- Instruction A -
Print, word for word, the part of the rows that opens with the line containing "années 60-70" and runs through the end of the rows, with both ends included. Leave the pictures out of your answer.

##### Document extract #####

Thanks for your reply.

In our case, writing to some of the nest PMUs' control registers is done
via an internal bridge. We write to a specific memory address and an
internal MMIO-to-SCOM bridge (SCOM is similar to I2C) translates it to
serial and sends it over the internal serial bus. The address we write
to is based upon the control register's serial bus address, plus an
offset from the base of MMIO-to-SCOM bridge. The same process works for
reads.

While it does not cause a context switch because there are no IO drivers
to go through, it will take several thousand CPU cycles to complete,
which by the same token, still makes them inappropriate for
task-counters (not to mention that the nest units operate asynchronously
from the CPU).

However, there still are concerns relative to writing these control
registers from an interrupt handler because of the latency that will be
incurred, however slow we choose to do the event rotation. So at least
for the Wire-Speed processor, we may need a worker thread of some sort
to hand off the work to.

Our current code, based on linux 2.6.31 (soon to be 2.6.32) doesn't use
worker threads; we are just taking the latency hit for now.

- Corey

2010-06-30 18:11:40

by Peter Zijlstra

[permalink] [raw]

Subject: Re: [RFC][PATCH 00/11] perf pmu interface -v2

On Wed, 2010-06-30 at 10:19 -0700, Corey Ashford wrote:
> However, there still are concerns relative to writing these control
> registers from an interrupt handler because of the latency that will be
> incurred, however slow we choose to do the event rotation. So at least
> for the Wire-Speed processor, we may need a worker thread of some sort
> to hand off the work to.

Right, once we have per-pmu contexts we can look at having means to
over-ride the means of rotation, such that the pmu can optionally drive
it itself instead of through the common tick.

#####

- Instruction B -
Pick up the mailing-list exchange about the perf PMU interface right after its last sentence and keep it going.

##### Task material #####

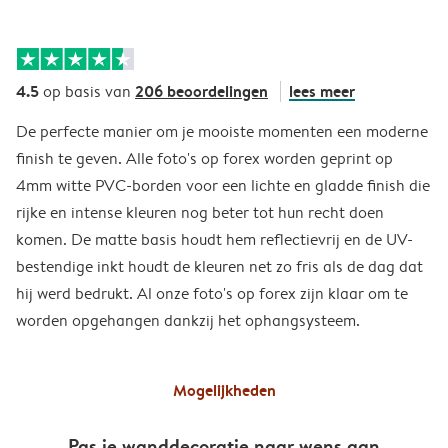
4.5
206 beoordelingen
lees meer
op basis van
De perfecte manier om je mooiste momenten een moderne
finish te geven. Alle foto's op forex worden geprint op
4mm witte PVC-borden voor een lichte en gladde finish die
rijke en intense kleuren nog beter tot hun recht doen
komen. De matte basis houdt hem reflectievrij en de UV-
bestendige inkt houdt de kleuren net zo fris als de dag dat
hij werd bedrukt. Al onze foto's op forex zijn klaar om te
worden opgehangen dankzij het ophangsysteem.
Mogelijkheden
Pas je wanddecoratie naar wens aan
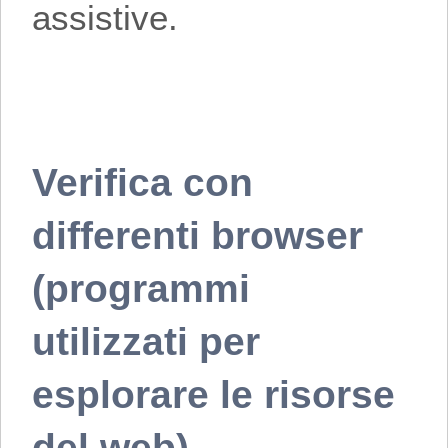
assistive.
Verifica con
differenti browser
(programmi
utilizzati per
esplorare le risorse
del web)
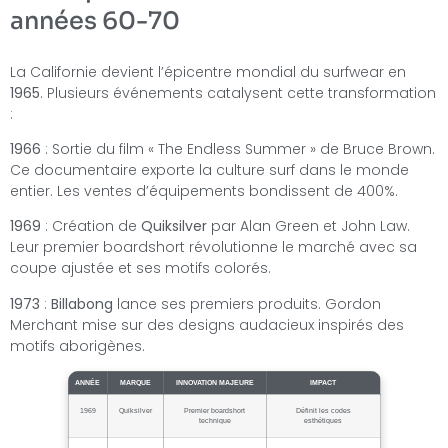
années 60-70
La Californie devient l’épicentre mondial du surfwear en
1965
. Plusieurs événements catalysent cette transformation
:
1966
: Sortie du film « The Endless Summer » de Bruce Brown.
Ce documentaire exporte la culture surf dans le monde
entier. Les ventes d’équipements bondissent de 400%.
1969
: Création de
Quiksilver
par Alan Green et John Law.
Leur premier boardshort révolutionne le marché avec sa
coupe ajustée et ses motifs colorés.
1973
:
Billabong
lance ses premiers produits. Gordon
Merchant mise sur des designs audacieux inspirés des
motifs aborigènes.
ANNÉE
MARQUE
INNOVATION MAJEURE
IMPACT
1969
Quiksilver
Premier boardshort
Définit les codes
technique
esthétiques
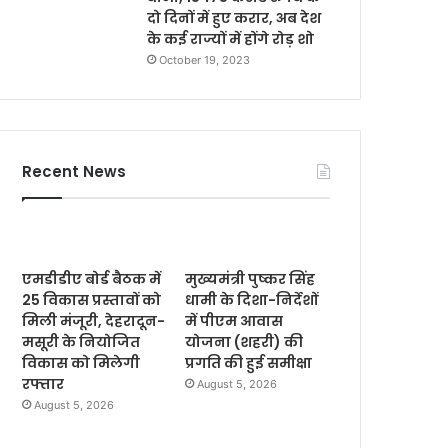
दो दिनों में हुए करार, अब देश
के कई राज्यों में होंगे रोड़ शो
October 19, 2023
Recent News
एमडीडीए बोर्ड बैठक में
मुख्यमंत्री पुष्कर सिंह
25 विकास प्रस्तावों को
धामी के दिशा-निर्देशों
मिली मंजूरी, देहरादून-
में पीएम आवास
मसूरी के नियोजित
योजना (शहरी) की
विकास को मिलेगी
प्रगति की हुई समीक्षा
रफ्तार
August 5, 2026
August 5, 2026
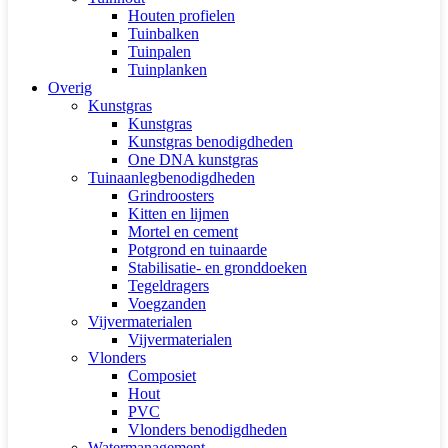
Houten profielen
Tuinbalken
Tuinpalen
Tuinplanken
Overig
Kunstgras
Kunstgras
Kunstgras benodigdheden
One DNA kunstgras
Tuinaanlegbenodigdheden
Grindroosters
Kitten en lijmen
Mortel en cement
Potgrond en tuinaarde
Stabilisatie- en gronddoeken
Tegeldragers
Voegzanden
Vijvermaterialen
Vijvermaterialen
Vlonders
Composiet
Hout
PVC
Vlonders benodigdheden
Watermanagement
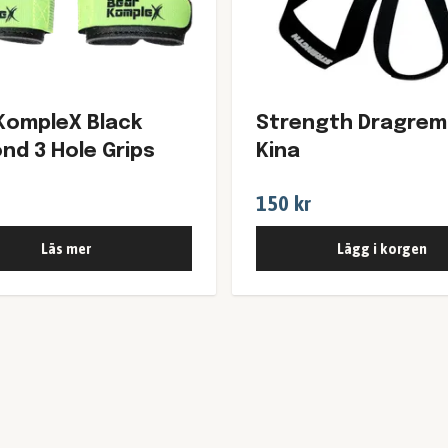
KompleX Black
Strength Dragre
nd 3 Hole Grips
Kina
150 kr
Läs mer
Lägg i korgen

#####

- Expected output A -
années 60-70
La Californie devient l’épicentre mondial du surfwear en
1965
. Plusieurs événements catalysent cette transformation
:
1966
: Sortie du film « The Endless Summer » de Bruce Brown.
Ce documentaire exporte la culture surf dans le monde
entier. Les ventes d’équipements bondissent de 400%.
1969
: Création de
Quiksilver
par Alan Green et John Law.
Leur premier boardshort révolutionne le marché avec sa
coupe ajustée et ses motifs colorés.
1973
:
Billabong
lance ses premiers produits. Gordon
Merchant mise sur des designs audacieux inspirés des
motifs aborigènes.
ANNÉE
MARQUE
INNOVATION MAJEURE
IMPACT
1969
Quiksilver
Premier boardshort
Définit les codes
technique
esthétiques
दो दिनों में हुए करार, अब देश
के कई राज्यों में होंगे रोड़ शो
October 19, 2023
Recent News
एमडीडीए बोर्ड बैठक में
मुख्यमंत्री पुष्कर सिंह
25 विकास प्रस्तावों को
धामी के दिशा-निर्देशों
मिली मंजूरी, देहरादून-
में पीएम आवास
मसूरी के नियोजित
योजना (शहरी) की
विकास को मिलेगी
प्रगति की हुई समीक्षा
रफ्तार
August 5, 2026
August 5, 2026
Houten profielen
Tuinbalken
Tuinpalen
Tuinplanken
Overig
Kunstgras
Kunstgras
Kunstgras benodigdheden
One DNA kunstgras
Tuinaanlegbenodigdheden
Grindroosters
Kitten en lijmen
Mortel en cement
Potgrond en tuinaarde
Stabilisatie- en gronddoeken
Tegeldragers
Voegzanden
Vijvermaterialen
Vijvermaterialen
Vlonders
Composiet
Hout
PVC
Vlonders benodigdheden
Watermanagement
KompleX Black
Strength Dragre
nd 3 Hole Grips
Kina
150 kr
Läs mer
Lägg i korgen

- Expected output B -
2010-07-01 14:36:24

by Peter Zijlstra

[permalink] [raw]

Subject: Re: [RFC][PATCH 00/11] perf pmu interface -v2

On Fri, 2010-06-25 at 16:50 +0200, Peter Zijlstra wrote:

> Not exactly sure how I could have messed up the ARM architecture code to
> make this happen though... will have a peek.

I did find a bug in there, not sure it could have been responsible for
this but who knows...

Pushed out a new git tree with the below delta folded in.

---
Index: linux-2.6/arch/arm/kernel/perf_event.c
===================================================================
--- linux-2.6.orig/arch/arm/kernel/perf_event.c
+++ linux-2.6/arch/arm/kernel/perf_event.c
@@ -221,27 +221,6 @@ again:
}

static void
-armpmu_del(struct perf_event *event, int flags)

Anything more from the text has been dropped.